Luss: Green Pilgrimage

Luss is that pretty, picture-postcard Highland village upon which the waves of Loch Lomand lap. Quaint, single-storey cottages, a gentle river and mountainous scenery all contribute to this wee settlement’s popularity with tourists, receiving as it does 750,000 per annum. To my delight, I realised I’d visited before- 25 years to the day with my grandmother on one of our holidays. There is of course an attractive church, in whose grounds are interred some earls and clan chiefs. To its rear is a large field, the centre-piece of which is a large Celtic cross. A welcome sign explains that it is a place of pilgrimage. Since AD 520, pilgrims have come to the site where St Kessog first brought Christianity from Ireland before druids rather vulgarly killed him.
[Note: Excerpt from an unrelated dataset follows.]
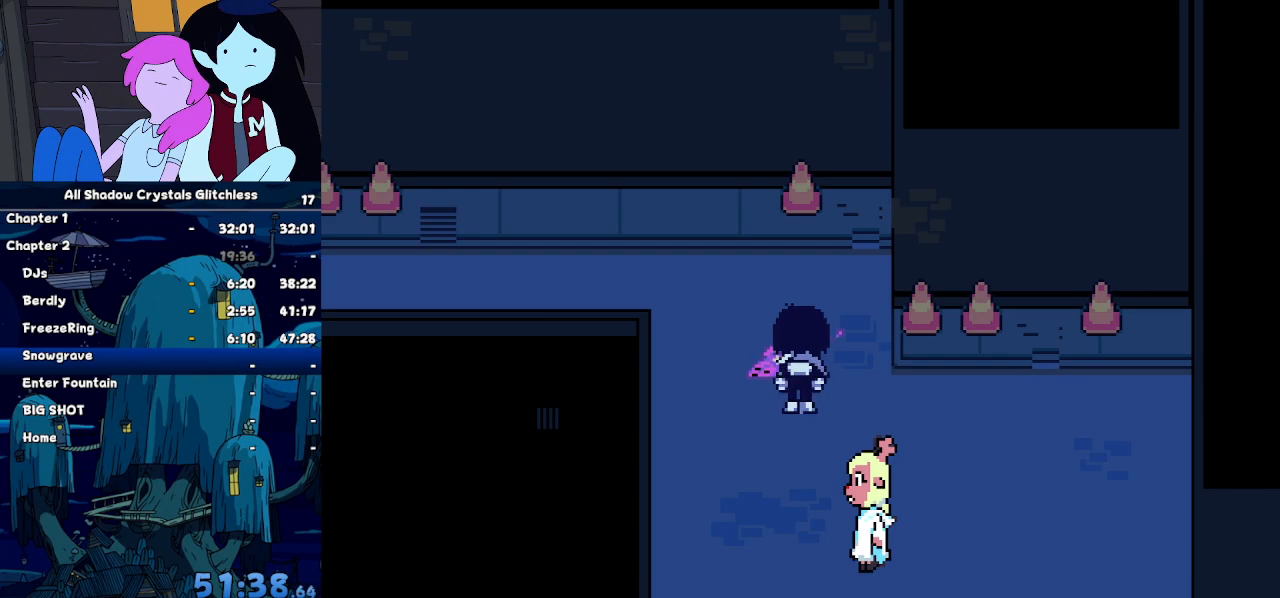
{"keys": [], "events": []}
The field is really a large nature reserve, with wild grasses and trees. Mown paths guide visitors around, and a series of signs offer information about other ‘green’ pilgrimage sites around the world. There are Muslim ones, Sikh, Shinto and all manner of religions represented, which the information boards gleefully explicate. Sadly, there were no scriptures or explanations of the gospel. What a pity- all those visitors being told about all these different faiths and the need to care for the natural world, but no attention given to God’s offer of sins forgiven.

 

As I walked about the site, I was stopped by a quagmire, across which I could not pass without muddying my feet. The bridge had been removed. An apt picture, I thought, as I turned around and found the exit.

 

For there is one God and one Mediator between God and men, the Man Christ Jesus. 1 Timothy 2:5

 

The place is lovely- spiritual, even- but its architects forgot Jesus.